*THE PROBLEM*
Tally the lines in the records below that contain the string "squares". Reply with the number only.

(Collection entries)
..............................

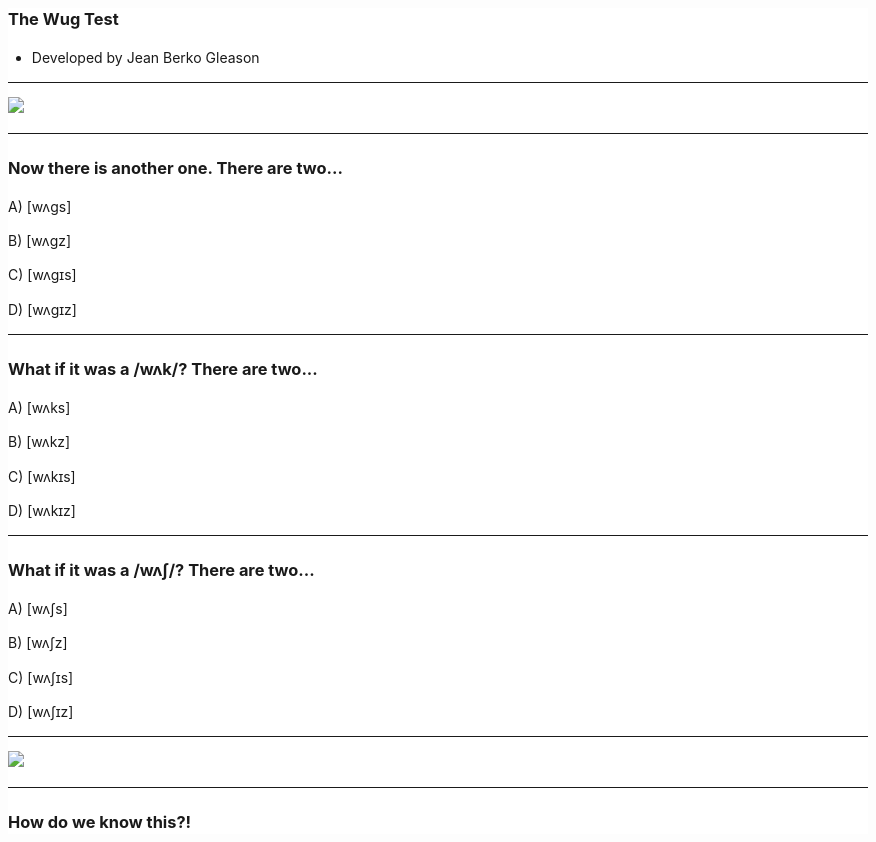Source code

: 
### The Wug Test

- Developed by Jean Berko Gleason

---

<img class="r-stretch" src="phonology/wugs.jpg">

---

### Now there is another one. There are two...

A) [wʌgs]

B) [wʌgz]

C) [wʌgɪs]

D) [wʌgɪz]

<section class="clicker"></section>

---

### What if it was a /wʌk/? There are two...

A) [wʌks]

B) [wʌkz]

C) [wʌkɪs]

D) [wʌkɪz]

<section class="clicker"></section>

---

### What if it was a /wʌʃ/? There are two...

A) [wʌʃs]

B) [wʌʃz]

C) [wʌʃɪs]

D) [wʌʃɪz]

<section class="clicker"></section>

---
![](humorimg/linguist_dubstep.jpg)

---

### How do we know this?!

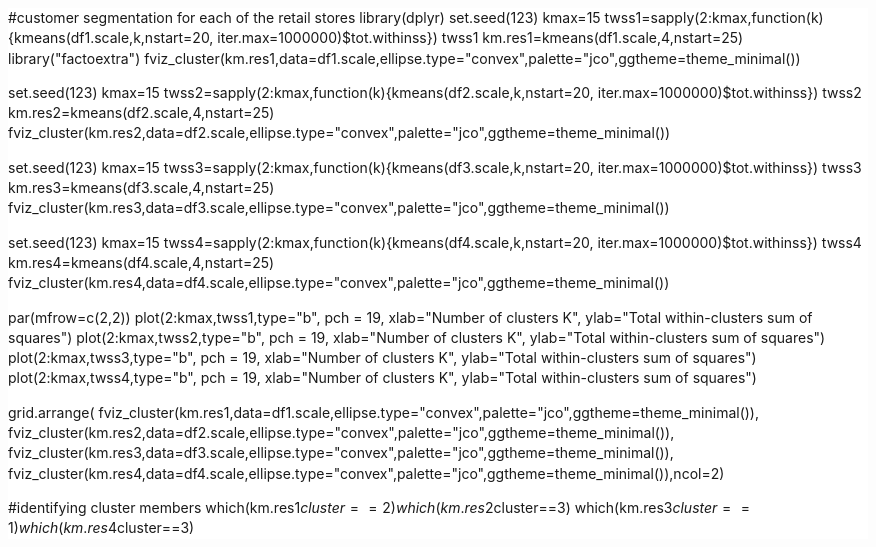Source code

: #customer segmentation for each of the retail stores
library(dplyr)
set.seed(123)
kmax=15
twss1=sapply(2:kmax,function(k){kmeans(df1.scale,k,nstart=20, iter.max=1000000)$tot.withinss})
twss1
km.res1=kmeans(df1.scale,4,nstart=25)
library("factoextra")
fviz_cluster(km.res1,data=df1.scale,ellipse.type="convex",palette="jco",ggtheme=theme_minimal())


set.seed(123)
kmax=15
twss2=sapply(2:kmax,function(k){kmeans(df2.scale,k,nstart=20, iter.max=1000000)$tot.withinss})
twss2
km.res2=kmeans(df2.scale,4,nstart=25)
fviz_cluster(km.res2,data=df2.scale,ellipse.type="convex",palette="jco",ggtheme=theme_minimal())

set.seed(123)
kmax=15
twss3=sapply(2:kmax,function(k){kmeans(df3.scale,k,nstart=20, iter.max=1000000)$tot.withinss})
twss3
km.res3=kmeans(df3.scale,4,nstart=25)
fviz_cluster(km.res3,data=df3.scale,ellipse.type="convex",palette="jco",ggtheme=theme_minimal())


set.seed(123)
kmax=15
twss4=sapply(2:kmax,function(k){kmeans(df4.scale,k,nstart=20, iter.max=1000000)$tot.withinss})
twss4
km.res4=kmeans(df4.scale,4,nstart=25)
fviz_cluster(km.res4,data=df4.scale,ellipse.type="convex",palette="jco",ggtheme=theme_minimal())

par(mfrow=c(2,2))
plot(2:kmax,twss1,type="b", pch = 19, xlab="Number of clusters K", ylab="Total within-clusters sum of squares")
plot(2:kmax,twss2,type="b", pch = 19, xlab="Number of clusters K", ylab="Total within-clusters sum of squares")
plot(2:kmax,twss3,type="b", pch = 19, xlab="Number of clusters K", ylab="Total within-clusters sum of squares")
plot(2:kmax,twss4,type="b", pch = 19, xlab="Number of clusters K", ylab="Total within-clusters sum of squares")

grid.arrange(
  fviz_cluster(km.res1,data=df1.scale,ellipse.type="convex",palette="jco",ggtheme=theme_minimal()),
  fviz_cluster(km.res2,data=df2.scale,ellipse.type="convex",palette="jco",ggtheme=theme_minimal()),
  fviz_cluster(km.res3,data=df3.scale,ellipse.type="convex",palette="jco",ggtheme=theme_minimal()),
  fviz_cluster(km.res4,data=df4.scale,ellipse.type="convex",palette="jco",ggtheme=theme_minimal()),ncol=2)

#identifying cluster members
which(km.res1$cluster==2)
which(km.res2$cluster==3)
which(km.res3$cluster==1)
which(km.res4$cluster==3)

..............................

*SOLUTION TO THE PROBLEM*
4